Leyton Monroe excused himself, but not before stabbing Dagger with one final glare as a reminder that he was in his crosshairs. Standing up the daughter of one of the richest men in Cedar Point hadn’t won Dagger any soft spots in his heart. Monroe had managed to only lose the security deposit with the reception hall. He had had the foresight to add a clause in the contract to his benefit knowing that somehow the wedding of his daughter to a hooligan like Dagger was never going to take place.
“Sweetheart, come over here and talk to mummy.” Anna Monroe patted the chair next to her. She was a short, frumpy version of Sheila. Dagger imagined Sheila would look the same when she reached her fifties. Frumpy for the wealthy was quite a bit different from frumpy for the middle class. Anna’s hair was in a fashionable swirl of curls in the same shade as Sheila’s hair. Dagger figured they got a two-for-one discount at the salon. Her dress was tailored to hide the middle age spread.
“Oh, jeez,” Sheila said under her breath but forced a smile and moved five chairs down.

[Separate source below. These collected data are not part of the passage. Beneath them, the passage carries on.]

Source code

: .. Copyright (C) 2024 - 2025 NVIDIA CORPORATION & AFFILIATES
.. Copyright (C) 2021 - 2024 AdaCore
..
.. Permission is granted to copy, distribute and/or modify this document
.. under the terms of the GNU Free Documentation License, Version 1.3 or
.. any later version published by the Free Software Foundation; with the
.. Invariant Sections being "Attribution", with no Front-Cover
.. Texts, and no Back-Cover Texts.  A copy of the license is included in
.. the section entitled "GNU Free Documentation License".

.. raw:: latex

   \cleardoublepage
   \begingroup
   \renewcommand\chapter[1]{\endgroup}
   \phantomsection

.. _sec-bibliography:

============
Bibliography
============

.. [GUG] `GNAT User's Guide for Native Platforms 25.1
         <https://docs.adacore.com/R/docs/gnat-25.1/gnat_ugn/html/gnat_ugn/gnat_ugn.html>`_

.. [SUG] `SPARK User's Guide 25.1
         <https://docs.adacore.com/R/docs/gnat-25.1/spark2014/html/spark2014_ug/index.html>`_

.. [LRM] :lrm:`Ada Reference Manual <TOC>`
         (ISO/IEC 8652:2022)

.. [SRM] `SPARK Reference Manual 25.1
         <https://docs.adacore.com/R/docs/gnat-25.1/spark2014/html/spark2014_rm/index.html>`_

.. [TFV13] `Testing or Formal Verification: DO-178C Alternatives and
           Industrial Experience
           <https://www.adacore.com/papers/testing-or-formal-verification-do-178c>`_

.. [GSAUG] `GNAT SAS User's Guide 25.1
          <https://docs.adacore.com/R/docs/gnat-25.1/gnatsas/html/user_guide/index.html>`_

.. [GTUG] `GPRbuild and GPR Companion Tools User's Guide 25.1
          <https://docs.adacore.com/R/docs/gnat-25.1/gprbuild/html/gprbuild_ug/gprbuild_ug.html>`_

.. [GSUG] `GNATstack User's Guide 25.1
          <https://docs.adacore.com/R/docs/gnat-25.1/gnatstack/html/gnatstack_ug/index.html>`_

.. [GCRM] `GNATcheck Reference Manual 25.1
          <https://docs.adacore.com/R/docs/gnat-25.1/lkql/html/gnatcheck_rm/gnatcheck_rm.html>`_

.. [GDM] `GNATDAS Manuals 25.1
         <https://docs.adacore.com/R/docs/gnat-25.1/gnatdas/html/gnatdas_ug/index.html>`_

The dinner guest list consisted of the Monroes, Robert Tyler, Cardinal Esrey, several area bishops, Mayor James Brookins and his wife, Bobbie, who had left early because of a nanny problem at home. The cardinal’s private secretary, Donald Thomas, was a fidgety priest who made even Dagger nervous. He was a few pounds shy of pudgy with a patch of baldness on the top of his head. Skin as smooth as a baby’s bottom, it was difficult to tell the priest’s age. If there had been less hair, if it had ringed the bottom half of his head, he would almost look at home in a monastery. He had sat at the cardinal’s elbow all night with notepad in hand should the cardinal make a request. Whether bending over his plate or the notepad, Father Thomas was obsessively focused on whatever he was doing. His voice was soft, almost timid and he had waited patiently for the cardinal to finish speaking before interrupting.